Content starts
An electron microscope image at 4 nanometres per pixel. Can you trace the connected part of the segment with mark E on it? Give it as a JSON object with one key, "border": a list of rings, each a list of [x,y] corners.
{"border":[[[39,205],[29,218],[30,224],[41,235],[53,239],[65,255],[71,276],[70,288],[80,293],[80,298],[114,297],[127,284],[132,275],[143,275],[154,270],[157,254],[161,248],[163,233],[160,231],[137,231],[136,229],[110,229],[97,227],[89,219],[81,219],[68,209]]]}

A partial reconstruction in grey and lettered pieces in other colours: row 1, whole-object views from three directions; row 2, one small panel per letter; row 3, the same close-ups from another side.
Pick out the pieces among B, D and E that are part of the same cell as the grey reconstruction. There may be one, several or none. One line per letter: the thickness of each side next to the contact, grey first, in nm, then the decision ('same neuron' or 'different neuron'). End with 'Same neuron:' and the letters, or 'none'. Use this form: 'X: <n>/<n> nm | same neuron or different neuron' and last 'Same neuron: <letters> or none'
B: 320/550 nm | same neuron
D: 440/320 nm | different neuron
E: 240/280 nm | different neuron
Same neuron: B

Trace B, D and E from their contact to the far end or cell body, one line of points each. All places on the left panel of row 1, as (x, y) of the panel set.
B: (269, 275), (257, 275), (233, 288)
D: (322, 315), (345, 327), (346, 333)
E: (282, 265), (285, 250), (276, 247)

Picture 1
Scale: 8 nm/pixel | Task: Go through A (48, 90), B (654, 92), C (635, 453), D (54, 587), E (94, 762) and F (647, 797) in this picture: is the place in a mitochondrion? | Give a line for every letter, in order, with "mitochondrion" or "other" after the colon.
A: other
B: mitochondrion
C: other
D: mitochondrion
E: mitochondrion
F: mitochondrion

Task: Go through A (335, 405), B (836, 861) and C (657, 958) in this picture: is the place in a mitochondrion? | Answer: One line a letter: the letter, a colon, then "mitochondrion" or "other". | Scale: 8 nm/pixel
Content ends
Problem statement:
Retype the records in full, keeping every word as it is.

Written response:
An electron microscope image at 4 nanometres per pixel. Can you trace the connected part of the segment with mark E on it? Give it as a JSON object with one key, "border": a list of rings, each a list of [x,y] corners.
{"border":[[[39,205],[29,218],[30,224],[41,235],[53,239],[65,255],[71,276],[70,288],[80,293],[80,298],[114,297],[127,284],[132,275],[143,275],[154,270],[157,254],[161,248],[163,233],[160,231],[137,231],[136,229],[110,229],[97,227],[89,219],[81,219],[68,209]]]}

A partial reconstruction in grey and lettered pieces in other colours: row 1, whole-object views from three directions; row 2, one small panel per letter; row 3, the same close-ups from another side.
Pick out the pieces among B, D and E that are part of the same cell as the grey reconstruction. There may be one, several or none. One line per letter: the thickness of each side next to the contact, grey first, in nm, then the decision ('same neuron' or 'different neuron'). End with 'Same neuron:' and the letters, or 'none'. Use this form: 'X: <n>/<n> nm | same neuron or different neuron' and last 'Same neuron: <letters> or none'
B: 320/550 nm | same neuron
D: 440/320 nm | different neuron
E: 240/280 nm | different neuron
Same neuron: B

Trace B, D and E from their contact to the far end or cell body, one line of points each. All places on the left panel of row 1, as (x, y) of the panel set.
B: (269, 275), (257, 275), (233, 288)
D: (322, 315), (345, 327), (346, 333)
E: (282, 265), (285, 250), (276, 247)

Picture 1
Scale: 8 nm/pixel | Task: Go through A (48, 90), B (654, 92), C (635, 453), D (54, 587), E (94, 762) and F (647, 797) in this picture: is the place in a mitochondrion? | Give a line for every letter, in order, with "mitochondrion" or "other" after the colon.
A: other
B: mitochondrion
C: other
D: mitochondrion
E: mitochondrion
F: mitochondrion

Task: Go through A (335, 405), B (836, 861) and C (657, 958) in this picture: is the place in a mitochondrion? | Answer: One line a letter: the letter, a colon, then "mitochondrion" or "other". | Scale: 8 nm/pixel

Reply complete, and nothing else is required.